* **Consigne**:
D'après le document source, combien de temps la garde des sceaux discutait-elle chaque fois avec les associations qu'elle a reçues ?

* **Document source**:
Mme Ségolène Neuville. Monsieur le président, madame la garde des sceaux, mes chers collègues, je souhaite, avant tout, saluer ici le travail de la commission mixte paritaire et de sa rapporteure, Pascal Crozon, travail qui a su apporter au texte les derniers aménagements nécessaires, dans un climat de respect mutuel et de concertation.

Avant cette commission mixte paritaire, les travaux menés au Sénat puis à l’Assemblée avaient apporté quelques modifications au projet de loi. Nous devons aujourd’hui vous remercier, madame la garde des sceaux, ainsi que Mme la ministre des droits des femmes, pour le respect que vous avez accordé à notre travail.

Au nom du groupe SRC, je tiens à souligner la méthode qui a été employée pour permettre de trouver un équilibre en dépit de l’urgence et d’aboutir à ce texte très complet, même s’il est sûrement perfectible. Cette méthode, c’est l’écoute et la concertation de tous les acteurs.

Madame la garde des sceaux, vous n’avez ménagé ni vos efforts ni votre temps. Vous avez reçu à diverses reprises les associations en discutant, chaque fois, plus d’une heure trente avec vos interlocutrices. Elles ont été plusieurs à nous faire part de leur satisfaction, presque de leur étonnement, d’avoir eu accès à vous si simplement, de pouvoir argumenter, de pouvoir vous questionner, de pouvoir vous répondre. Je vous remercie, madame la garde des sceaux, et vous transmettrez ces remerciements à Mme la ministre des droits des femmes, d’avoir été, tout au long de ces travaux, accessible et à l’écoute. J’ai presque envie de dire, merci, madame la garde des sceaux, d’être une femme normale !

* **Données recueillies**:

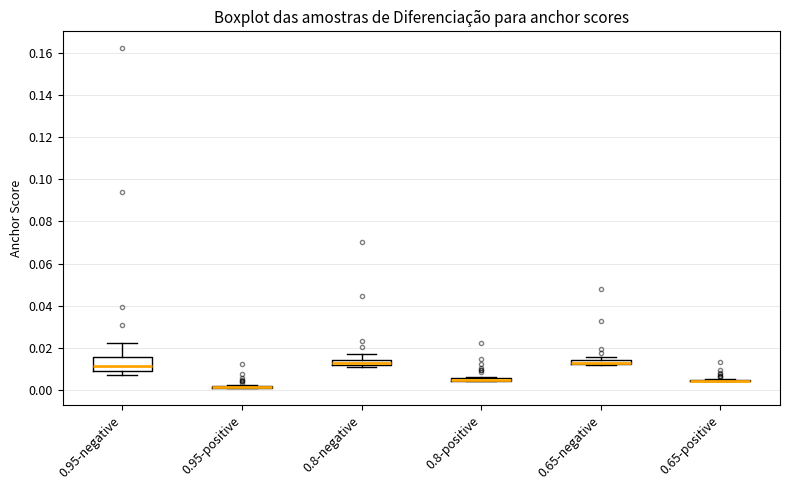

Where is the upper edge of the box for 0.8-positive on the y-axis? The values are not printed on the chart, so give them approximately, as read against the axis.

0.006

* **Réponse rédigée**:
Plus d'une heure trente.